12 thoughts on “#36: 3D-printed PCB workstation using acupuncture needles

  1. Looks really nice. The leads get pretty long for high-speed signals and hence the noise you showed on the ‘scope trace, but plenty good enough for most tasks.

    1. Yes, for anything that’s noise sensitive it’d be best to use shielded cable. Having 50cm of plain hook-up wire wandering across the bench isn’t great for noise immunity! I think most of the time I’ll just be using this to hook up serial connections, or re-flash a target board, or leave a multimeter connected while I do something to the board.

    2. You could use a shielded cable and use two holder for the cable. Basically run the cable close to the pcb and split it. Attach the shield/ground to one holder and than attach the core wire to the second holder. I also would replace the needle with a 3d printed rod and then attach just the tip of the needle to the end of the rod so you dont have that long antenna.

  2. Thanks for introducing me to the jig, very very handy. I wrote a small post on it which will go live tommorow on Hackaday.

    1. Thanks Danie, that’s amazing! I really appreciate it.

  3. Hi great tutroial, are needles sizes 0.25x25mm ?

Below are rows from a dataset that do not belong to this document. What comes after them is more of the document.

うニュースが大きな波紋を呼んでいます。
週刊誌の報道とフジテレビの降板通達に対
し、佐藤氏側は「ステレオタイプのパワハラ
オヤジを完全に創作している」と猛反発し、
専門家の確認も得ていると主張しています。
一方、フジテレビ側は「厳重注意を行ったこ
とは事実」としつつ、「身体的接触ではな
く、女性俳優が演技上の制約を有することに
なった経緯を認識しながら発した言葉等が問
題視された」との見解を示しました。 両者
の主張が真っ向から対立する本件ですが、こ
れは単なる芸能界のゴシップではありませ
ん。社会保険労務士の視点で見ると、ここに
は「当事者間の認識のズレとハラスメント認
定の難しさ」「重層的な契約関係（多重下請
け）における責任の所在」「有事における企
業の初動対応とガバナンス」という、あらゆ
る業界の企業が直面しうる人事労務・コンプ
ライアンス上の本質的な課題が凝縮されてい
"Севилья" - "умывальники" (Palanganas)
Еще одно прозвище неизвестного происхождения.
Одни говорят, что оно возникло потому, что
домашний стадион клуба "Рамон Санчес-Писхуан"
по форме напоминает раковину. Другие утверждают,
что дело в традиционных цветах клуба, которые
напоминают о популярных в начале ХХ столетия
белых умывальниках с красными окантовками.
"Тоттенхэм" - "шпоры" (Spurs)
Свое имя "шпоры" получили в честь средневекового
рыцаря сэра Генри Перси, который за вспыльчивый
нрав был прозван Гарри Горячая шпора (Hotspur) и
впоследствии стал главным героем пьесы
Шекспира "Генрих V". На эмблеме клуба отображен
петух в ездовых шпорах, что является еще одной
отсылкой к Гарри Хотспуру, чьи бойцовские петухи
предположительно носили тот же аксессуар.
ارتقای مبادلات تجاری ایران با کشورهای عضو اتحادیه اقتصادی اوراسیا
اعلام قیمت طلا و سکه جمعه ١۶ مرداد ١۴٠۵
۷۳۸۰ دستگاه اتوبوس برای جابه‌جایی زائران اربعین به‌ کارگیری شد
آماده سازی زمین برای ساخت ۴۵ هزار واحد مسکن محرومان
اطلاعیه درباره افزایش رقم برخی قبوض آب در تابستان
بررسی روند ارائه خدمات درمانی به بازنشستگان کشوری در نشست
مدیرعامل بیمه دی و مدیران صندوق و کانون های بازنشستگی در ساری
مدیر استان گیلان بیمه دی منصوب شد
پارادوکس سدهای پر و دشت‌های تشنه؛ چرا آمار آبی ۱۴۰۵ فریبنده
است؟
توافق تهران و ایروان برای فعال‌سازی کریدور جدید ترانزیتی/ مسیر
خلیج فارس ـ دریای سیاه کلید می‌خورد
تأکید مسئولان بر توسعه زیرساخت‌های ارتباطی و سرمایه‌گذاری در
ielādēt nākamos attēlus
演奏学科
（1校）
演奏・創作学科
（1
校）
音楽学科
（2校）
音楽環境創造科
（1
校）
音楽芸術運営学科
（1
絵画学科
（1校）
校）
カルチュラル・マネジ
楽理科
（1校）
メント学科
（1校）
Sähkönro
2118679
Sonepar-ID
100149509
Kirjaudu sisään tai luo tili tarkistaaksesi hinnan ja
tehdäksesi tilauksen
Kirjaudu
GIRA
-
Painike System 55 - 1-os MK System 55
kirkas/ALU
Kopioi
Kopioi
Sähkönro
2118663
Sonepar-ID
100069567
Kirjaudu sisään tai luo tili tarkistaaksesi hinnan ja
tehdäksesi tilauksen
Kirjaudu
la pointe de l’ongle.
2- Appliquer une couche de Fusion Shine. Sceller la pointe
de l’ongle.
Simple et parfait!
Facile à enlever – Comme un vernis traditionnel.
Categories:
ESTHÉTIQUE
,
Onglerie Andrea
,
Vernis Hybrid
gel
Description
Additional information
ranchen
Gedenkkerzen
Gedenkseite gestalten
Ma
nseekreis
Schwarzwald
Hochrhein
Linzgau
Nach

    1. I used 0.35 x 40mm. I think 0.25 might be too thin and springy. Thanks for asking this, because I should have specified it in the instructions. I’ll update the page now to add that info.

  4. Hi!
    Will ferrite sleeves on both ends of the wire help against noise? Or is it better to wrap the wire in foil and heat-shrink tube? Ferrite sleeves like this have Ф1.5mm

  5. A good alternative to acupuncture needles might be pogo pins. These pins are used for board testing and are spring-loaded. They are a bit bigger than acupuncture needles but they are spring-loaded and have a sharp point. 100 pins for $4.66USD on eBay

    1. Yes, I use pogo pins on the test jigs I build, but they don’t work so well in this application. They would require the mounts to get much closer to the target, which can already be very crowded when there are a few probes in place.

  6. Where can i buy on of these items?? We can surely use this for forensic data collection.

  7. Great idea – i build it as well and it works really well.

    For others that start making it two tips:
    – If you can get the needles only in packs of 100 or so it might be worth to look for needles to clean the 3d printing nozzles. Very often they’re also acupuncture needles, but sold in a pack of 10 or so. I’ve used the ones sold for cleaning 0.4mm nozzles.

    – When I try to tighten the vertical / horizontal crane the nuts turn inside the vertical crane because the walls bend – especially if it’s at about 50% height where it has it’s weakest spot. I guess I’ll print the vertical crane again, but with stronger walls so they don’t bend so easily when the nut turns inside.

    Beside that everything else was a very good fit. Thank you for doing and sharing this.